Another important aspect of MySpace, and one that hits close to home for me, is its use as a promotional tool for bands. In the interest of full disclosure, my band does have a MySpace page. We didn't for a long time, mostly because I was uncomfortable with it, but I'm okay with it because, from what I understand, it helps as a communication tool when you’re working on booking a tour for yourself.
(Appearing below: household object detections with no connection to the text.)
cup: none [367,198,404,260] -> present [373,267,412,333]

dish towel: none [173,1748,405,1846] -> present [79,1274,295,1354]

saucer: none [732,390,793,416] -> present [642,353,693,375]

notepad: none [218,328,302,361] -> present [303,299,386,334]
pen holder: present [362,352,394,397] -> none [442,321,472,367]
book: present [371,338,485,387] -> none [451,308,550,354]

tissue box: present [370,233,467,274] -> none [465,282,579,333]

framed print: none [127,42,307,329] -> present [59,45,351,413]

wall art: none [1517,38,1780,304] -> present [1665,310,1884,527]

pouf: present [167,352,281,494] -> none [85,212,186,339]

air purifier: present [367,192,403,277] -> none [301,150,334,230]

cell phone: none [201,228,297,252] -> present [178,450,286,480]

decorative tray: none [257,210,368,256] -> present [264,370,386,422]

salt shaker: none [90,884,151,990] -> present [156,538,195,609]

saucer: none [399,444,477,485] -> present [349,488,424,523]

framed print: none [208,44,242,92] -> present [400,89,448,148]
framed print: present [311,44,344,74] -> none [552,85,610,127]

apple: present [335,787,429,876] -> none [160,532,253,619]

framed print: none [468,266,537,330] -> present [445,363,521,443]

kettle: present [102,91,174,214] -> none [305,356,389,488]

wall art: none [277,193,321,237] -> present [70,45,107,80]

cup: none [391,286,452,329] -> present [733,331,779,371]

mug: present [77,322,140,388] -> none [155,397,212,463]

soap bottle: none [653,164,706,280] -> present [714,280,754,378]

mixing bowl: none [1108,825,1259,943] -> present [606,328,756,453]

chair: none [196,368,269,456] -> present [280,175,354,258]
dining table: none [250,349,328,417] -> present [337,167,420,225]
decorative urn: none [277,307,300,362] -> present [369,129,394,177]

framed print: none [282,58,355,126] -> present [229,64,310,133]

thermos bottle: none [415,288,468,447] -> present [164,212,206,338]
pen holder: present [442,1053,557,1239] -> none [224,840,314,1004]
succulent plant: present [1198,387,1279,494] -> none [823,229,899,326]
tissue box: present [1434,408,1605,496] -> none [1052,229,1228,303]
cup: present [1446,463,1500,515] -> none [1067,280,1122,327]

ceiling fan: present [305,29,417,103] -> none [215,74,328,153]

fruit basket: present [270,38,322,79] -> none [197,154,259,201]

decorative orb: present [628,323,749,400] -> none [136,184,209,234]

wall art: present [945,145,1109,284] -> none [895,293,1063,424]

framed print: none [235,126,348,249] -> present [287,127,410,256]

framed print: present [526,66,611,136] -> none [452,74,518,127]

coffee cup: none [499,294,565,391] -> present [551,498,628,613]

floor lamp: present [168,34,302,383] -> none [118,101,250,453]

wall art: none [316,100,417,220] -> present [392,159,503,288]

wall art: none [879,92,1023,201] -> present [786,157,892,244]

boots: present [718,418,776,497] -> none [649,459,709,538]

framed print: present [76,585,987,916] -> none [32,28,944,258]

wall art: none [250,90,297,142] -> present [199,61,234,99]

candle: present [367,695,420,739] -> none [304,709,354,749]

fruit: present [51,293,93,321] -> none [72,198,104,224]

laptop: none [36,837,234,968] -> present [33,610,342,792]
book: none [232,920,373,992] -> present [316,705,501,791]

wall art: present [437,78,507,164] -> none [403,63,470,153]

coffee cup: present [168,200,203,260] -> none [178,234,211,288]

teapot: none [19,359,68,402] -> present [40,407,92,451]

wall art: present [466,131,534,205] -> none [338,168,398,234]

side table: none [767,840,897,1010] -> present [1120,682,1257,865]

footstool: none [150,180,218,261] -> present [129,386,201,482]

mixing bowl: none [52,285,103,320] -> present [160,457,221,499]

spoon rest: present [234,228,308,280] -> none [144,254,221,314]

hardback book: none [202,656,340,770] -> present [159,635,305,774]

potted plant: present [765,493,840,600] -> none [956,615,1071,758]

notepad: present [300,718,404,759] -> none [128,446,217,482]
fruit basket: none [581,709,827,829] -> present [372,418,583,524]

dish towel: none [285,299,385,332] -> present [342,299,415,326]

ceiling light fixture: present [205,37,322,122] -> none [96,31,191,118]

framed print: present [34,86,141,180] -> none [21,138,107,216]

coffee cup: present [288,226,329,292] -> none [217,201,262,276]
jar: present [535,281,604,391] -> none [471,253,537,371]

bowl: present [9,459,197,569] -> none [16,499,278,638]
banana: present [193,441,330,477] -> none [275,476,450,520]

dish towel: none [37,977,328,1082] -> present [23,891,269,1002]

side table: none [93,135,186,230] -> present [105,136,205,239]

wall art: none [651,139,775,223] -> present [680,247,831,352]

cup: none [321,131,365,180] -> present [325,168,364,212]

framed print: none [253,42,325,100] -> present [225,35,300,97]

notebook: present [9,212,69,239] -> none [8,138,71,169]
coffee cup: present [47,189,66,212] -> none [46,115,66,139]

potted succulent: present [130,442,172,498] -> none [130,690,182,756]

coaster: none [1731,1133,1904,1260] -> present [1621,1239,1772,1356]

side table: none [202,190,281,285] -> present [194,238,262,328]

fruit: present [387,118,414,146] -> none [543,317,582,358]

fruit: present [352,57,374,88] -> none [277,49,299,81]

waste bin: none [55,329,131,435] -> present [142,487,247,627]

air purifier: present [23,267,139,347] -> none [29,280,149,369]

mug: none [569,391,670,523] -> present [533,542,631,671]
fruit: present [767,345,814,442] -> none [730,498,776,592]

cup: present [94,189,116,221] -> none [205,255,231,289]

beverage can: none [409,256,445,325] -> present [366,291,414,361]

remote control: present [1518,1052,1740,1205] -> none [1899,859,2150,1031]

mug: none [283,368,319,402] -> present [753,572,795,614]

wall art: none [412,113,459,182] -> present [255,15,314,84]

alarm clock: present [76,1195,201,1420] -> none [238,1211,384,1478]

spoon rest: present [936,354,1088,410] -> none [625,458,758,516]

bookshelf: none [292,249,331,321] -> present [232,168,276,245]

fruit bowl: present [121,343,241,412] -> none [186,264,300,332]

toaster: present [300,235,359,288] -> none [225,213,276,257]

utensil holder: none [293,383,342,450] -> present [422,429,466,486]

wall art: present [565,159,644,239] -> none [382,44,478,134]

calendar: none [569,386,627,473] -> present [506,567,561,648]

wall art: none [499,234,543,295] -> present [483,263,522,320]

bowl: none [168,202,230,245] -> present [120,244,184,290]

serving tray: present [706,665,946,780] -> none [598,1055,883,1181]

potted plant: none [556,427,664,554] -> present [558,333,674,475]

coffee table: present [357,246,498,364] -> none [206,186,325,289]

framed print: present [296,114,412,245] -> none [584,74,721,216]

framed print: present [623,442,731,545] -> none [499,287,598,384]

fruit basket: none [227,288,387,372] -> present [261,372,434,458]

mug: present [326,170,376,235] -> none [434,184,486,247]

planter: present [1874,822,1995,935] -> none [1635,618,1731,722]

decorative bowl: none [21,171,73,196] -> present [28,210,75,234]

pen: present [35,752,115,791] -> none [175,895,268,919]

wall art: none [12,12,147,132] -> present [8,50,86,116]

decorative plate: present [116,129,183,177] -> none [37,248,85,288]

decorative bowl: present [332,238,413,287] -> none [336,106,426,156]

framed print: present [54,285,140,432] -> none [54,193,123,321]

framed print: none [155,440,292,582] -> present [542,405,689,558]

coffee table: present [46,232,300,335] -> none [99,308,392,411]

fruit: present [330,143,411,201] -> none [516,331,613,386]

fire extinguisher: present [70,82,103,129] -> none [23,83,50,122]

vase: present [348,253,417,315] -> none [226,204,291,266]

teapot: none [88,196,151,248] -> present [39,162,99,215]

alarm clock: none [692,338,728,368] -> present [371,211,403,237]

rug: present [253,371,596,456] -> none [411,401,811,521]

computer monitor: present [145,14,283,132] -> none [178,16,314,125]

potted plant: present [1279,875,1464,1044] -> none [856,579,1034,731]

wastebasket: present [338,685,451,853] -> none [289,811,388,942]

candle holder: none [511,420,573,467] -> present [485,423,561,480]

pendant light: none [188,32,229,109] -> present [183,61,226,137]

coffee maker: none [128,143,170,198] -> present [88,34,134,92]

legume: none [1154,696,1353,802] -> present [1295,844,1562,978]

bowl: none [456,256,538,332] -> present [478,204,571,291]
To be honest, the fact that everyone uses it and that’s what makes it such a useful tool turns me off to it even more, but that’s just my difficult personality showing through. Since I’m not the one doing most of the booking, I leave it to the bandmate who is doing that to make the decision on MySpace.
Despite the fact that it eases communication both between fans and bands and between promoters and bands, I don’t necessarily buy MySpace as a positive development for DIY music communities. I look at it as comparable to the rise of the CD-R and low-priced computer-based recording equipment and software: these are things that make it easier for bands to promote themselves, which is nice but as a result they’ve also clouded the field so far as bands are concerned. When every band with a month of practicing and no shows under their belt has a MySpace page (since it’s free) and a CD-R of poorly-recorded music (since Dad bought them a couple mics and they have Garage Band on their Ibook), people (labels, local music writers, promoters, potential fans) have that much more to wade through in order to get to the bands that actually care, have put considerable work into what they’re doing, and will be around in another month. (Note that I don’t mean to be an elitist asshole and discount those bands’ efforts – just to say that, while month-long high school bands are excellent formative experiences, so many won’t last enough to be worth a second look for most people.)
As far as an exploration that isn't a full-fledged essay goes, I think I've covered the bases I hoped to. I think, as noted, boyd is correct technically in her assessment of why MySpace does better for itself than Friendster did and why MySpace will likely soldier on where other sites have failed. But I also think that she skims over the more important questions (which she brings up quickly then discounts as not mattering, because what matters in the context of her argument is what “kids” care about, and having a more complete palette of ways in which to express their existence isn't something “kids” care about.) I think the abstractdynamics guys bring a good point to the table in exploring what's done with all the data that's gathered on MySpace. But I also think they neglect to explore (in that post at least) what we as MySpace users do with that data ourselves, which is the biggest threat in my eyes.
I'm sure I've left things out of this, so ask questions/make points in the comments section if there's something important that you think I neglect or have wrong, of course. Also, I fully admit to being overly naive and idealistic and theoretical in ways.